Bill Eisenring’s REVIEW of Blood Orange, written by Abigail Duclos, directed by Vernice Miller at A.R.T.:

REVIEW of Blood Orange, written by Abigail Duclos, directed by Vernice Miller at A.R.T.:

Blood Orange is really well written, directed, choreographed and acted, but for reasons that I don’t really understand, it did not resonate with me.  But if you want to see quality theater by a young writer and cast you should see this show.

Duclos avoids all the mistakes that young playwrights tend to make.  Her characters are fully developed as soon as they appear on stage.  There is no making the audience suffer through the writer “finding out” who the characters are.  She knows when her play is over and does not create multiple times when the audience believes the show should be ended.  Duclos allows her characters to be whoever they have become as she got to know them. We cannot be sure that they are the characters she intended to write, but she embraces whoever the characters became in the process of writing. This is a very talented writer.

Director Vernice Miller wisely keeps her characters away from center stage where they may have become cliches. Her actors employing the entire space, usually far right or left to tell the story of abuse, abandonment and unbalanced irrationality.  She elicits the questioning that each character has about the other from each of the three actresses. 

Luisa Galatti (Faye), Ana Moioli (Eden) and Maria Muller (Georgia) perfectly capture the emotional inconsistencies and extremes that you would expect to find in teenage girls.  Galatti’s Faye tries to normalize her life where she has been sexually exploited by her mother’s junkie boyfriend and abandoned by her birth mother, her father through suicide and the breakdown of the stepmother who abandons her mentally and physically to deal with her own grief.   Her lack of success is not surprising.   Moioli’s Eden suffers from the emotional (and perhaps sexual) abuse of her father and her mother’s failure to protect her.  Muller’s Georgia perhaps has the most stable family which is why it is not surprising that she meets her fate at the hands of her two less stable friends.
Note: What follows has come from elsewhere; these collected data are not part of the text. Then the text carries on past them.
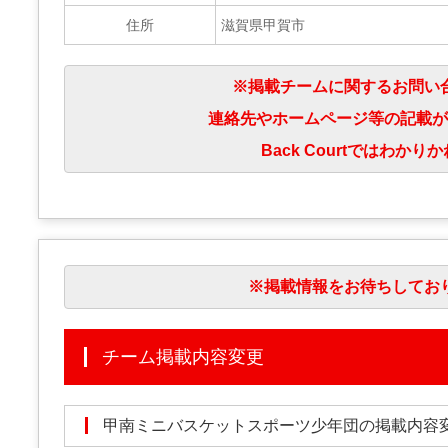
住所
滋賀県甲賀市
※掲載チームに関するお問い
連絡先やホームページ等の記載が
Back Courtではわ
※掲載情報をお待ちしてお
チーム掲載内容変更
甲南ミニバスケットスポーツ少年団の掲載内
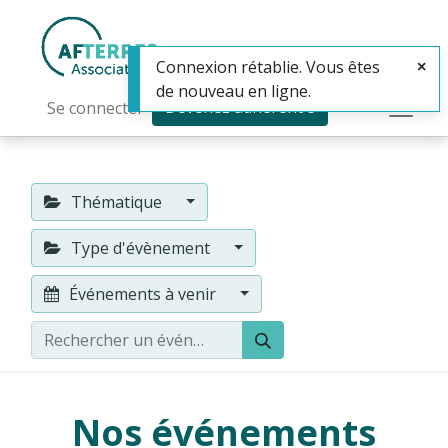
Connexion rétablie. Vous êtes
de nouveau en ligne.
Devenez adhérent·e
Se connecter
Thématique
Type d'évènement
Événements à venir
Nos événements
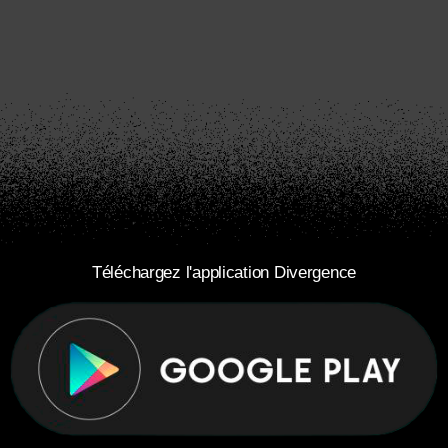
Téléchargez l'application Divergence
If Duclos makes any error, it may be putting Faye’s stepmother on stage.  She did have a good reason to do it since the audience did have to know that she was not dead in her bedroom as Faye went on living in the apartment, but perhaps a voice over might have been more precise and just as effective.

I may never have fully invested in this play, but I recognize that this is a fine piece of theater and if you are moved by the horrors that may result from the abuse of young people then you should see Blood Orange and celebrate this fine production.